We then decided to explore and try to find a solution to this phenomenon. To the best of our knowledge, the best way to measure AmilCP production is by spectral scan in order to see the relative increase in the absorbance at 588 nm compared to its surroundings. An example of a spectral scan from 300 nm to 800 nm can be seen below. The same bacterial samples as the above discrete measurements (shown in Figure 7) were used to perform spectral scans simultaneously. Additionally, the provided negative control was also the same. This allowed us to compare the spectral scan of AmilCP-producing bacteria, with bacteria that do not produce any colour. The data was retrieved and plotted.

Figure 8. Whole-spectra scans of replicate 1 a) and replicate 2 b) after overnight incubation of all different constructs in DH5⍺ and BL21(DE3). All of the overnight scans overlayed show that there is a mean absorbance peak at 588 nm (arrow). The negative control was pBbB2c-GFP uninduced because it does not produce any colour. The plots show how AmilCP-producing E. coli have a clear absorbance maximum around 588 nm. The mean absorbance maxima between the expressing construct was calculated and shown to be 588 nm. Analysis was performed with a spectrophotometer (Cary 60, Agilent technologies) from 300 to 800 nm.

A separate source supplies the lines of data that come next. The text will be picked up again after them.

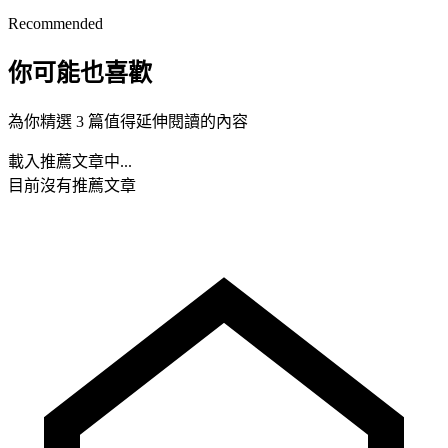
Recommended
你可能也喜歡
為你精選 3 篇值得延伸閱讀的內容
載入推薦文章中...
目前沒有推薦文章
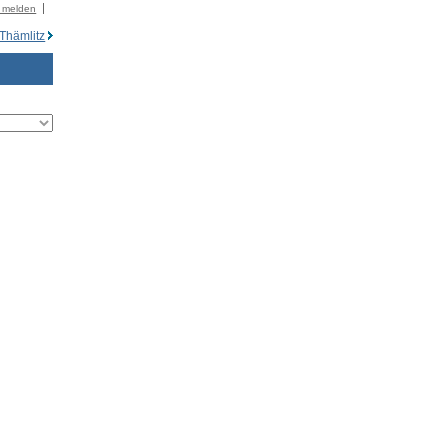
r melden
 Thämlitz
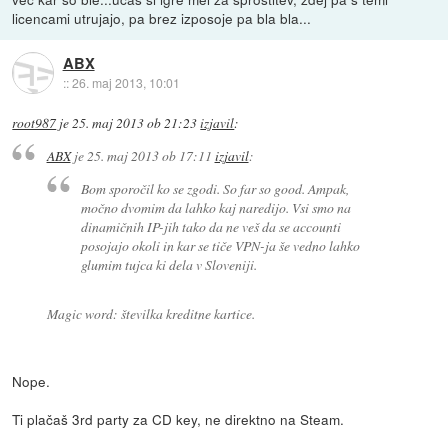
licencami utrujajo, pa brez izposoje pa bla bla...
ABX
::
26. maj 2013, 10:01
root987
je
25. maj 2013 ob 21:23
izjavil
:
ABX
je
25. maj 2013 ob 17:11
izjavil
:
Bom sporočil ko se zgodi. So far so good. Ampak,
močno dvomim da lahko kaj naredijo. Vsi smo na
dinamičnih IP-jih tako da ne veš da se accounti
posojajo okoli in kar se tiče VPN-ja še vedno lahko
glumim tujca ki dela v Sloveniji.
Magic word: številka kreditne kartice.
Nope.
Ti plačaš 3rd party za CD key, ne direktno na Steam.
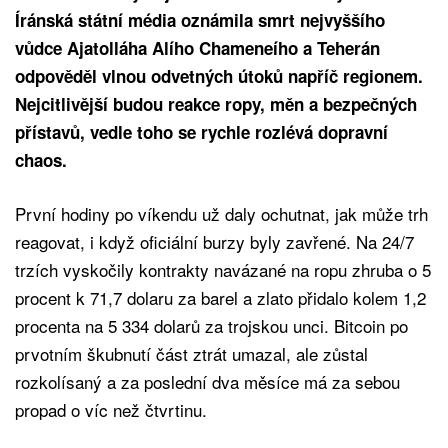
Íránská státní média oznámila smrt nejvyššího
vůdce Ajatolláha Alího Chameneího a Teherán
odpověděl vlnou odvetných útoků napříč regionem.
Nejcitlivější budou reakce ropy, měn a bezpečných
přístavů, vedle toho se rychle rozlévá dopravní
chaos.
První hodiny po víkendu už daly ochutnat, jak může trh
reagovat, i když oficiální burzy byly zavřené. Na 24/7
trzích vyskočily kontrakty navázané na ropu zhruba o 5
procent k 71,7 dolaru za barel a zlato přidalo kolem 1,2
procenta na 5 334 dolarů za trojskou unci. Bitcoin po
prvotním škubnutí část ztrát umazal, ale zůstal
rozkolísaný a za poslední dva měsíce má za sebou
propad o víc než čtvrtinu.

By the use of spectral scans, as seen in Figure 8, we were able to detect AmilCP production, unlike with discrete 588 nm measurements (Figure 7). The scans were able to properly distinguish colour expressing bacteria from controls. This experiment was also repeated twice (with induction at ~0.4 and ~0.6 respectively), again this provides extensive, robust and reproducible data to prove that spectral scans are, to the best of our knowledge, the best way to detect AmilCP production in bacterial cultures. With these results we are also able to suggest a more specific spectral scan, from 500 nm to 650 nm since based on our results, that is the range where AmilCP maximum absorbance is located. The suggested specific spectral scan was determined taking into account the variations obtained with the different AmilCP versions tested (data not shown here; go to colours Figure 13 to 21).

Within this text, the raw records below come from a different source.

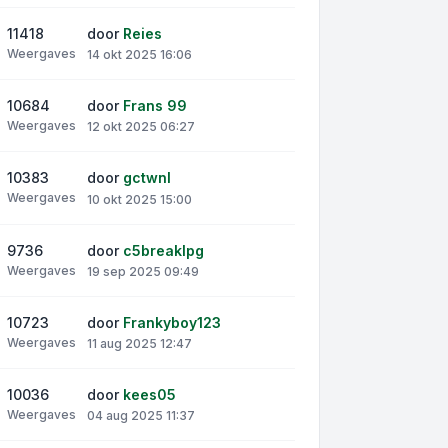
11418
door
Reies
Weergaves
14 okt 2025 16:06
10684
door
Frans 99
Weergaves
12 okt 2025 06:27
10383
door
gctwnl
Weergaves
10 okt 2025 15:00
9736
door
c5breaklpg
Weergaves
19 sep 2025 09:49
10723
door
Frankyboy123
Weergaves
11 aug 2025 12:47
10036
door
kees05
Weergaves
04 aug 2025 11:37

Scent detection: Mass spectrometry (MS)

In the fragrance module of our project, we decided to engineer our dye-secreting bacteria to produce the volatile vanillin or limonene molecules to cover the unpleasant scent of the bacteria (see Fragrance). To detect these compounds and their intermediates, we decided to make use of the highly specific analytical technique, mass spectrometry (MS) which measures the mass-to-charge (m/z) ratio of ions typically presented as mass spectra (Maher et al., 2015).

UPLC-MS/MS

The metabolic intermediates in the vanillin biosynthesis pathway (Figure 9), p-coumaric acid, caffeic acid, ferulic acid, are phenolic acids. We used ultra-performance liquid chromatography (UPLC) coupled with tandem mass spectrometry (MS/MS) to detect and quantify these molecules. Compared to other analytical techniques, such as high-performance liquid chromatography (HPLC) , UPLC has shorter retention time, higher separation efficiency and enhanced peak resolution. This is because UPLC uses columns packed with smaller silica particles (~1.7 μm diameter) and requires higher operating pressure (Dass, 2007, Yu et al., 2006). Moreover, HPLC, and other analytical techniques, require complex extraction, pre-concentration and hydrolysis and/or derivatization procedures for quantification that often lead to oxidation or degradation of phenolic acids (Nardini et al., 2002).

Figure 9. Vanillin biosynthesis pathway from L-tyrosine consisting of five enzymes.